Choosing to wage warfare against Hamas using indiscriminate dumb-iron bombs is a political decision, not a military one. It is a political decision to minimize IDF losses at the expense of Palestinian civilian casualties. For that reason, it is imperative to counter the narrative of Netanyahu which seeks to assign blame for the October 7 attacks on the entire Gazan populace.
Not to deny the US propaganda, but the Japanese were more effective at giving themselves a bad image. That didn’t serve them very well, but the real issue was that Americans didn’t like to send men off to die, and when they had a way they thought would stop it, they used it.

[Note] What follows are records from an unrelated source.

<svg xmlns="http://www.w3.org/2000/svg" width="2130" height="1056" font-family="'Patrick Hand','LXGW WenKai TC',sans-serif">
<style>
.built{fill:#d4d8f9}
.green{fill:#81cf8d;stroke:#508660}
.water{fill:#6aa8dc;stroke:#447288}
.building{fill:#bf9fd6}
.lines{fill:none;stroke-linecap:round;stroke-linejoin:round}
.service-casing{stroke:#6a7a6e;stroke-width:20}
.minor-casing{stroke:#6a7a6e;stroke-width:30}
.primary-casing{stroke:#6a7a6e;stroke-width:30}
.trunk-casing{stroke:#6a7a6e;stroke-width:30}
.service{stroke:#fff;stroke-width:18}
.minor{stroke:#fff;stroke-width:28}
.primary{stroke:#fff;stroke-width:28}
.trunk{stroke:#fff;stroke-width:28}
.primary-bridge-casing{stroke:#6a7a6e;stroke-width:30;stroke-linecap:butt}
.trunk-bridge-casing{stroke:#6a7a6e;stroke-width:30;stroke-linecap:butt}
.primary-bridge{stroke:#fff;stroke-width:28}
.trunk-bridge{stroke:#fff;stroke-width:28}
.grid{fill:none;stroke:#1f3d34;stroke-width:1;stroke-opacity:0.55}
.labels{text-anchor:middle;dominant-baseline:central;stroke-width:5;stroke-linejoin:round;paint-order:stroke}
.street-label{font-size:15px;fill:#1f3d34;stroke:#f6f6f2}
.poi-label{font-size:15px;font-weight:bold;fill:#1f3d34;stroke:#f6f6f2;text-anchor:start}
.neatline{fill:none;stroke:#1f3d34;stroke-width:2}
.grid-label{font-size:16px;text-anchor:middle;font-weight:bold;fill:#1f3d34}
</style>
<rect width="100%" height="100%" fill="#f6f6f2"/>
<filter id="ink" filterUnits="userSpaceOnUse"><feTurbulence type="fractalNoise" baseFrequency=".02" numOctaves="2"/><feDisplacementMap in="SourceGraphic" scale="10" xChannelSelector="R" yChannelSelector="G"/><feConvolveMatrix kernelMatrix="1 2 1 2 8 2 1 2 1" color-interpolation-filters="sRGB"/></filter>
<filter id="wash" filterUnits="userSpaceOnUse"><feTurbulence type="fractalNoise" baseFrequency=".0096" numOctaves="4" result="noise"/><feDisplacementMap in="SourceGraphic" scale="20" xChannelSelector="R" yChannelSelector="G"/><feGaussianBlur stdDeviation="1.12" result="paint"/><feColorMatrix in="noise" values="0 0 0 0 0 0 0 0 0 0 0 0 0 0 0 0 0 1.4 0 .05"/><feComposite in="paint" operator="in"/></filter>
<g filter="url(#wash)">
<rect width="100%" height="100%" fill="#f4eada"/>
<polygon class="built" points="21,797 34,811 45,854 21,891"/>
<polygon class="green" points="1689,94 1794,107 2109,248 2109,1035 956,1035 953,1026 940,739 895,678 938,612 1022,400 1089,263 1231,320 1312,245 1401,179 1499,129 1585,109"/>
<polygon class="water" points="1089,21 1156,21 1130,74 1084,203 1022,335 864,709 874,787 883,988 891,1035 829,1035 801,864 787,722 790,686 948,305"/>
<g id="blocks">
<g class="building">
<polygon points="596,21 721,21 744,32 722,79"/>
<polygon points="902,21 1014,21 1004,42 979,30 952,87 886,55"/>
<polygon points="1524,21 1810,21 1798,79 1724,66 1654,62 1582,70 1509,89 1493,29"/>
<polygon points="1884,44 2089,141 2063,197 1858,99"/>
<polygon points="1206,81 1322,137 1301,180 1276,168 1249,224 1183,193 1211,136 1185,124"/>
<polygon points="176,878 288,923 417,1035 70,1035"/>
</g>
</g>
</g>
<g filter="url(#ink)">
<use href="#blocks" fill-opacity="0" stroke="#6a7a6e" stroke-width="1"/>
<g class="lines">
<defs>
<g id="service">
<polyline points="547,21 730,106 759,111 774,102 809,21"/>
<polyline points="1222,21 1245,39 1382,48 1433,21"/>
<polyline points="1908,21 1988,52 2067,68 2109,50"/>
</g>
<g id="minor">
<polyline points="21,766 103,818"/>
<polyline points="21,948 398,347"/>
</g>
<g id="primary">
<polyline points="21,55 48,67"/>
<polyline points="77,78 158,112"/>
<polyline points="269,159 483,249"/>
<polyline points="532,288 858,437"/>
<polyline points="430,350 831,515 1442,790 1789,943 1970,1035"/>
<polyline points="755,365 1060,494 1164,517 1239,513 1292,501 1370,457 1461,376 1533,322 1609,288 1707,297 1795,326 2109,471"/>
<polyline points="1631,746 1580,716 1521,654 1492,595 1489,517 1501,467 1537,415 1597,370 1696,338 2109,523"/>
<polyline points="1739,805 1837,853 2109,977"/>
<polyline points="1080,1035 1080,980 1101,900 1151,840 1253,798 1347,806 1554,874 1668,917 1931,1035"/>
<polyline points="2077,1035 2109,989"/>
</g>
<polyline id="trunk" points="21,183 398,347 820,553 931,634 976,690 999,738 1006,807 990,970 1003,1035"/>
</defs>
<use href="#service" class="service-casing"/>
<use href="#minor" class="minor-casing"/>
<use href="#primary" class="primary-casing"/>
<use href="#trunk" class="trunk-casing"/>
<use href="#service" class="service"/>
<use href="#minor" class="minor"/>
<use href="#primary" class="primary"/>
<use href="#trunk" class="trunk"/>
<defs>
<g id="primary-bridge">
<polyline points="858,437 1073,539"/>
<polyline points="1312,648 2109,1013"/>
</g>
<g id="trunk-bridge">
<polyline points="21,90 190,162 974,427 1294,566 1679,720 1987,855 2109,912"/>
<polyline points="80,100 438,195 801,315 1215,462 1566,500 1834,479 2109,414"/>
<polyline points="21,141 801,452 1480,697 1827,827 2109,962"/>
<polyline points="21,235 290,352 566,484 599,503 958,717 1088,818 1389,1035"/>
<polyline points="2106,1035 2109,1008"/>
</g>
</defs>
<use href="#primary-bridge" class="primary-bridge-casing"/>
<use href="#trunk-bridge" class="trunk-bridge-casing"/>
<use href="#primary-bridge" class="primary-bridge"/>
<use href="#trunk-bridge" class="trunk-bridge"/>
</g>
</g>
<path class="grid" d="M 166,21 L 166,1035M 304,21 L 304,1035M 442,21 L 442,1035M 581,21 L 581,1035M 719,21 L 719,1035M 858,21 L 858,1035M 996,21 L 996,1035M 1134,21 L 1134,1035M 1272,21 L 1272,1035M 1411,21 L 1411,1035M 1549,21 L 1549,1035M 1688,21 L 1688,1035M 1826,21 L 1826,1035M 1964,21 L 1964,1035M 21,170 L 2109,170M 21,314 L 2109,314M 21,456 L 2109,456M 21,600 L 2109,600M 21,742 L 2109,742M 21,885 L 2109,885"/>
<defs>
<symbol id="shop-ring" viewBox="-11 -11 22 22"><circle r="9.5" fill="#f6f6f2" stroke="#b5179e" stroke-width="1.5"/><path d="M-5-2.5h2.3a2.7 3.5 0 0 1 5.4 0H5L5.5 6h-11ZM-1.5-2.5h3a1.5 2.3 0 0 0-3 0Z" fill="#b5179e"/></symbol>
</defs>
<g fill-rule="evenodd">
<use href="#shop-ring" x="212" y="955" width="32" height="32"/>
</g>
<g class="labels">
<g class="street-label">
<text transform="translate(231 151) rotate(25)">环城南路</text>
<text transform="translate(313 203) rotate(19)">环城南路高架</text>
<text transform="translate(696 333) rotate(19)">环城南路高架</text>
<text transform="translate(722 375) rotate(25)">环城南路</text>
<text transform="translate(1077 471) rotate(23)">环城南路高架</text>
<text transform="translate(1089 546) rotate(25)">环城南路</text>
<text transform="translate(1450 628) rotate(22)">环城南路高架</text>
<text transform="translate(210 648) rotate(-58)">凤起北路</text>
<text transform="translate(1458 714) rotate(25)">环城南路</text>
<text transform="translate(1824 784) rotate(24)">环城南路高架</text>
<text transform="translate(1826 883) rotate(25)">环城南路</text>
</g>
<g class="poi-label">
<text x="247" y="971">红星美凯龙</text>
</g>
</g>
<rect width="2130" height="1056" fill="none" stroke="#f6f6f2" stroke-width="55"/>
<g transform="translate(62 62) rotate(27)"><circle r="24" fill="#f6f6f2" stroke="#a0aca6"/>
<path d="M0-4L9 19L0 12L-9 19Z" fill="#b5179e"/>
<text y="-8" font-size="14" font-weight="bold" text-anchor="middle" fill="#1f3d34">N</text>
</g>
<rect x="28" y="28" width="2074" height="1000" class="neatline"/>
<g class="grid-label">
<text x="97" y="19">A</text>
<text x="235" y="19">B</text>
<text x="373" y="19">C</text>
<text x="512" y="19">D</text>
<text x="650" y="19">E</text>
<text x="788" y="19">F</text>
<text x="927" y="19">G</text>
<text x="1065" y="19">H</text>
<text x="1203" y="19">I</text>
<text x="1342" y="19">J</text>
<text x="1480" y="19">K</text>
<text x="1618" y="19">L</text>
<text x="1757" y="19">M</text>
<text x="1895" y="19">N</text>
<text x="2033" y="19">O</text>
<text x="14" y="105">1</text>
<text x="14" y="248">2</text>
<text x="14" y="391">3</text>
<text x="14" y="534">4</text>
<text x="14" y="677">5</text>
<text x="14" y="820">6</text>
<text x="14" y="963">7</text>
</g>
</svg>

When US soldiers then went to occupy Japan, I understand the Japanese were somewhat surprised not to be treated like the Chinese in Nanking were, but they weren’t, because all the dehumanization didn’t have much real effect. It was the being killed that made us mean.
There could be some parallels here with Gaza, too, but one thing that won’t be the same is a country made whole under an occupying force, Israel or anything other. Japan has a wholly different culture.
Thanks for this Joe, it’s good to hear your voice and be reminded of your earlier research and book.
Great piece, Joe. Thank you! It tickles a fascinating mystery: Who do some civilian victims of slaughter seek reconciliation while others seek revenge? Beyond the survivors of Little Boy and Fat Man, I am thinking here of the Vietnamese — subjected to millions of tons of deadly bombs, the brutal destruction of entire villages, Agent Orange, and more. And yet they are not anti-American. Maybe winning the war of liberation against the U.S. helped the Vietnamese forgive if not forget all the atrocities. After WWII, most Japanese, of course, soon learned that their own military had misled them about Japan’s own imperialism in Asia, making the U.S. slaughter more understandable. Palestinians, meanwhile, have been humiliated, occupied and brutalized by the state of Israel for decades. The Gaza War is part of a long history of displacement and disproportionate violence. So we probably shouldn’t expect Palestinians to respond with the equanimity of the Vietnamese or Japanese.